▶ [Passage provided]:

════════

Post #1898: Home testing for airborne mold spores, results

Posted on November 12, 2023

 

Well, that was easy enough.  The answer is no, I don’t appear to have any problem with airborne mold in my house.


Briefly:

Recall from Post #1895, I decided to buy ten Petri dishes pre-filled with growing medium, to do a simple test for airborne mold in my house. As discussed in that post, Petri dishes with growing medium provide a crude test for mold.  Open up the sterile dish, expose it for an hour, and count the number of mold colonies that form over the next two days.  More than four, on any one plate, and that’s cause for concern and further testing.

It’s not great, it’s not foolproof, it’s not very quantitative.  But if there’s a lot of mold spores floating around my house, something will end up growing on these plates.

I could have bought various forms of “mold test kits”, but as far as I could tell, all the cheap ones boiled down to Petri dishes, plus the option to have a lab “read” the results.  It seemed cheaper and faster just to buy a few sterile Petri dishes filled with growth medium, and count the resulting mold colonies myself.

My only hesitation was based on many of the pictures I saw, of moldy Petri dished (“plates”).  Seems like whenever household mold is discussed, people seem obliged to show Petri dishes swarming with mold.  That made it look like it was going to be hard to count the number of distinct mold colonies that formed.

Turns out, that’s not true.  Or, at least, not true unless you’ve got one heck of a mold problem.  If you don’t have a problem, counting the colonies is easy.

So here are pictures of my “plates”, that is, Petri dishes with agar-gel growth medium, exposed to the air for one hour, then incubated for two days.  In total, out of six plates, two of them had a single easily-identified mold colony, each.

My point is that reading these was trivial.  Beyond just looking at them with the tops of the Petri dishes removed, I held them up to the light and looked through, and so on.  But it’s just as simple as it looks above.  Shine a light on them and have a look.

Two dishes (from the same part of the house) had a single, obvious mold colony each.  The other four were completely mold-free.

Bottom line:  For $30 (for 10 sterile Petri dishes with gel growth medium), and maybe ten minutes’ time, I think I have pretty well ruled out the presence of a significant airborne mold problem in my home.

════════

▶ [Information]:
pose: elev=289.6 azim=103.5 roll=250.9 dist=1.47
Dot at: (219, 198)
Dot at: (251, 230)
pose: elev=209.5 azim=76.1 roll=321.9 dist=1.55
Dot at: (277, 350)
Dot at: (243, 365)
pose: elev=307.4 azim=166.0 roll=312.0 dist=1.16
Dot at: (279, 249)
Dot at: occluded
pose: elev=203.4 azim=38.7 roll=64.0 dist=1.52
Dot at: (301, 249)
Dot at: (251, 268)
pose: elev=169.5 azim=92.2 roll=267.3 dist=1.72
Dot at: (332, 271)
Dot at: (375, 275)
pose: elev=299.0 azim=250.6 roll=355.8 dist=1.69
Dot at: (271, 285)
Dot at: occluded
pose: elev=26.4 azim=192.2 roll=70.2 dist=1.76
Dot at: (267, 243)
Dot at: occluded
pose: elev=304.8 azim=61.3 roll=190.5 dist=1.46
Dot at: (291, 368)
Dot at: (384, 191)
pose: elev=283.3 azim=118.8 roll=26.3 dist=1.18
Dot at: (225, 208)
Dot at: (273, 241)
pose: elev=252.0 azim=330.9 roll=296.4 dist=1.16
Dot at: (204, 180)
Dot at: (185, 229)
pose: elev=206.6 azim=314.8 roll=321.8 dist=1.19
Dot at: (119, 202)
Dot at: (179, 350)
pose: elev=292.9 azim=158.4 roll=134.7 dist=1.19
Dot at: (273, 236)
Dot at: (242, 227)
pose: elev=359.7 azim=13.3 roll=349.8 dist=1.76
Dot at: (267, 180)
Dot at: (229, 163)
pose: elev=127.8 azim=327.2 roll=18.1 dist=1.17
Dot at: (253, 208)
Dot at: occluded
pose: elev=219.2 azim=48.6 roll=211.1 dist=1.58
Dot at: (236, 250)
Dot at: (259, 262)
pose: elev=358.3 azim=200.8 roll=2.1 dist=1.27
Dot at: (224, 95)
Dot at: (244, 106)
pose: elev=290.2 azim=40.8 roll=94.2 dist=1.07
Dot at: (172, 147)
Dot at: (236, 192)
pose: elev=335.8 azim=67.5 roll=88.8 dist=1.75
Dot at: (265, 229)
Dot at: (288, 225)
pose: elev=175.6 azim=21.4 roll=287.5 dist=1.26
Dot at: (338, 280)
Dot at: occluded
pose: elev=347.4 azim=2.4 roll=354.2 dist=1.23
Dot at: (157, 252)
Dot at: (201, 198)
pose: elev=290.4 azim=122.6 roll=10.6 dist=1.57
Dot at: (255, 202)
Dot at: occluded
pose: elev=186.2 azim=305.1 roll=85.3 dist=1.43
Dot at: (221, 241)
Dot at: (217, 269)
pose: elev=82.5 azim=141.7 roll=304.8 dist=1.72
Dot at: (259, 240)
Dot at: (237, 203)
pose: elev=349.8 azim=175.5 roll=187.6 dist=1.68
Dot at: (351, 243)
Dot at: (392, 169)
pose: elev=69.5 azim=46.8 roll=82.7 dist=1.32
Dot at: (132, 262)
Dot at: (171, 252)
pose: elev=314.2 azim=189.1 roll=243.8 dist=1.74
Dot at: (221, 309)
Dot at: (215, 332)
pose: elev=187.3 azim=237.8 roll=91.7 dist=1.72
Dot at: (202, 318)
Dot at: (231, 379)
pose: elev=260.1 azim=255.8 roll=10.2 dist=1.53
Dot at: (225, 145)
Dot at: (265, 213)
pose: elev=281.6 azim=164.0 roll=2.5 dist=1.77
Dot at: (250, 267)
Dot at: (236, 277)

════════

▶ [Exercise prompt]: Copy the part of the mold-testing post that begins at the words "So here are" and ends after "mold colony, each.", word for word.

▶ [Solution to the problem]:
So here are pictures of my “plates”, that is, Petri dishes with agar-gel growth medium, exposed to the air for one hour, then incubated for two days.  In total, out of six plates, two of them had a single easily-identified mold colony, each.